Monday, July 06, 2009

Turning in the wind

Turning in the wind

As I may have mentioned once or twice, I bowl off-spin (though my actual cricket appearances this season have been strictly curtailed both by the arrival of my beautiful daughter and by the fact that, in my only appearance so far, I dived in the outfield and broke a rib).  I love spin bowling.  It turns what can be a purely physical contest between bat and ball into a series of psychological challenges.  Anyone who saw Shane Warne bowling to Kevin Pieterson in the 2005 Ashes would recognise that quality spin bowling adds a whole other dimension to cricket.  No team should ever play a match without a front line spinner in the side.
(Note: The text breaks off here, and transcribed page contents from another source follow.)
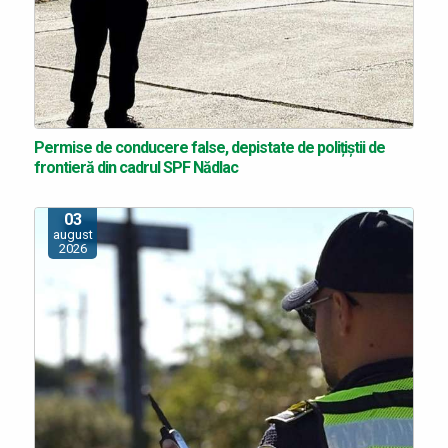
Permise de conducere false, depistate de polițiștii de
frontieră din cadrul SPF Nădlac
03
august
2026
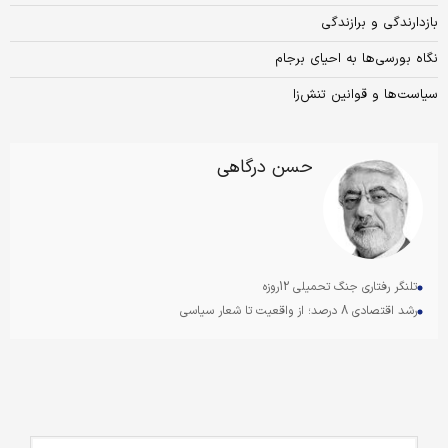
بازدارندگی و برازندگی
نگاه بورسی‌ها به احیای برجام
سیاست‏‏‌ها و قوانین تنش‏‏‌زا
حسن درگاهی
تلنگر رفتاری جنگ تحمیلی 12روزه
رشد اقتصادی 8 درصد؛ از واقعیت تا شعار سیاسی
That Australia look poised to do so would have seemed impossible even a couple of years ago.  But in the aftermath of the Warne era, Aussie spinners have been either too old (McGill and Hogg), not good enough (Kreyza, Casson, White) or too old and not good enough (poor old Bryce McGain).  The sole specialist in the Ashes squad, Nathan Hauritz, looks about as threatening as a damp flannel.  His first class average, which is as good a way of measuring quality as any other, is a distinctly underwhelming 47.  Just by way of comparison, Richard Illingworth (not Ray, Richard) managed 31; Ashley Giles got it below 30.  Graeme Swann, England’s leading spinner, laughably rated by Warne as equivalent to Hauritz, has a first class average of 32, and, as importantly, has taken five wickets in an innings 17 times, twice at Test level.  Hauritz has never taken five wickets in an innings.

Australia are clearly suffering a spin drought.  Worryingly, for them, this drought is far more of a natural state than the embarrassment of riches when Warne was understudied by McGill.  Spin bowlers take longer to develop than quicks, require far more careful handling, and more intelligent captaincy.  Put a pace bowler on in the early stages of a game and the field sets itself.  Slips and a gully, point, cover and mid off, mid on, mid wicket, square leg and deep fine leg.  If the ball’s swinging take out midwicket and put him in the slips.  If it’s bouncing take out mid on and put him there too.  Easy.

Spinners, however, are generally put onto to bowl once it becomes clear that the quicks aren’t going to get the breakthrough.  The batsmen are well set, and the fielders’ heads are starting to drop.  Short boundaries, chunky bats and rippling muscles mean that good balls can get deposited for boundaries.  For too many captains, two or three boundaries mean that the spinner is quietly sent into the outfield and replaced by an economical medium pacer (not that I’m bitter or anything).

Attacking spinners find it very difficult to keep a place in the side – skippers preferring figures of 10-3-23-1 to 10-1-55-4.  Accordingly defensive spinners predominate – bowling darts at leg stump with a packed legside field.  Flight, bounce and turn are discarded in favour of accuracy and economy.  Spinners end up bowling to give the quicks a break, and to keep one end tied down.  That in a nutshell is how we move from Shane Warne to Nathan Hauritz.  From attack to defence.  And it’s a problem at every level of cricket, from village all the way to Test level.  But tight lines and defensive fields don’t win Test matches – what you need is aggression, skill and the courage to toss the next ball up after being hit for six.  As Ian Chappell said, if you want containers go to a shipping yard.